• [ОТРЫВОК ТЕКСТА]:
Один из участников этих безуспешных и запоздалых попыток защитить республику написал в своих воспоминаниях следующее: «Дело осложнилось, когда многие из тех, кто еще 2 октября был готов взять на себя ответственность, отпали один за другим. Большинство генералов были против союза с СССР, меньшинство было индифферентным и выражало готовность присоединиться лишь в том случае, если акция удастся. Президент республики мог, конечно, распустить правительство генерала Сыровы, назначить новое правительство и таким образом легализовать неконституционное движение сопротивления... Советские политические круги были обеспокоены нашей постоянной нерешительностью. Некоторые чехословацкие генералы хотя и утверждали позднее, что они были полны решимости присоединиться к любому правительству, выступающему за войну, однако они не сказали этого своевременно... Армейское командование не имело достаточно воли и силы взять на себя ответственность и действенно выступить на передний план, оно хранило формальное пассивное повиновение»{873}.

Растерянность, колебания и нерешительность военно-политического руководства не давали возможность что-либо спасти. К. Крофта не скрывал от С. С. Александровского, что Чехословакия превращается в фикцию, правительство утрачивает свое значение, у него уже нет собственной политической линии. Недалек момент, когда Чехословакия станет лишь привеском гитлеровской [345] Германии, ибо в Мюнхене было принято решение об изменении всей внутренней чехословацкой политики. Во внешнеполитическом отношении республика будет нейтрализована и окажется под покровительством четырех держав, которым нельзя доверять{874}. Донесение советского полпреда в Москву охарактеризовало эти перемены следующими словами: «Ныне правительство уже само выполняет приговор западных держав... Вчера правительство еще верило в самого себя, но сегодня у него руки настолько опустились, что если бы какая-нибудь иностранная держава захотела потребовать территорию...»{875}

Стремительный упадок авторитета чиновничьего кабинета создавал возможность для его замены или существенной реорганизации. Однако в каком направлении будет происходить эта замена? Германское посольство 3 октября отправило в Берлин сообщение, которое, очевидно, опиралось на информацию, исходившую из правых кругов: «Сегодня, 3 октября, ожидается реорганизация правительства... Чехословацкому народу удалось преодолеть демократический режим. Призывают к твердому руководству»{876}.

Глашатаем создания правительства сильной руки стал генерал Л. Крейчи. На заседании Политического комитета, состоявшемся 3 октября в 11 часов 45 минут, можно было слышать такие его высказывания: «Необходимо реконструировать государство на иной основе. Последнее правительство является жульничеством. В политические партии не верится. Готовятся бунты и демонстрации. Призывают к правительству сильной руки. Бенеш, а также и политические партии потеряли авторитет в армии. Мы не хотим в это вмешиваться с помощью насилия. Хотим сохранить конституционный путь. У меня в руках целая армия, я мог бы делать, что хочу. Я прошу создания нового правительства, без политических партий, без парламента... Президент — за правительство политических партий, армия — против. Президент не знает о моем требовании. Я хочу авторитарное правительство в противовес правительству политических партий».

• [ИСХОДНЫЕ ДАННЫЕ]:

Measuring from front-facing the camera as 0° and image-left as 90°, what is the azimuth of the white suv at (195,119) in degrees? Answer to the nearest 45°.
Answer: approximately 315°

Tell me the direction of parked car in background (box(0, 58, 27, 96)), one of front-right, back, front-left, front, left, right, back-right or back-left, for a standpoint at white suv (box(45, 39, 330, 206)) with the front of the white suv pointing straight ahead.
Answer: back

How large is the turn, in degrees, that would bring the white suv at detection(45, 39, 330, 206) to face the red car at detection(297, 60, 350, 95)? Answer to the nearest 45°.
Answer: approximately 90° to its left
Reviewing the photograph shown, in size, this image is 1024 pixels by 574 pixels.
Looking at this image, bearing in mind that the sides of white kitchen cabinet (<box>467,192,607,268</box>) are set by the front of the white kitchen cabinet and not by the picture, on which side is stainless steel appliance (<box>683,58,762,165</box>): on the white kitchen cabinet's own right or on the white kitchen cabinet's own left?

• [ЗАДАНИЯ]:
(a) Ответьте по отрывку о кризисе в Чехословакии:
(i) Против чего, по воспоминаниям участника событий, было большинство генералов?
(ii) Какого числа германское посольство отправило в Берлин сообщение об ожидаемой реорганизации правительства?
(iii) В котором часу началось заседание Политического комитета, где выступал генерал Л. Крейчи?
(b) Выпишите без изменений все строки записей из раздела «Исходные данные».

• [ВАШИ ОТВЕТЫ]:
(a)
(i) Против союза с СССР.
(ii) 3 октября.
(iii) В 11 часов 45 минут.

(b)
Measuring from front-facing the camera as 0° and image-left as 90°, what is the azimuth of the white suv at (195,119) in degrees? Answer to the nearest 45°.
Answer: approximately 315°

Tell me the direction of parked car in background (box(0, 58, 27, 96)), one of front-right, back, front-left, front, left, right, back-right or back-left, for a standpoint at white suv (box(45, 39, 330, 206)) with the front of the white suv pointing straight ahead.
Answer: back

How large is the turn, in degrees, that would bring the white suv at detection(45, 39, 330, 206) to face the red car at detection(297, 60, 350, 95)? Answer to the nearest 45°.
Answer: approximately 90° to its left
Reviewing the photograph shown, in size, this image is 1024 pixels by 574 pixels.
Looking at this image, bearing in mind that the sides of white kitchen cabinet (<box>467,192,607,268</box>) are set by the front of the white kitchen cabinet and not by the picture, on which side is stainless steel appliance (<box>683,58,762,165</box>): on the white kitchen cabinet's own right or on the white kitchen cabinet's own left?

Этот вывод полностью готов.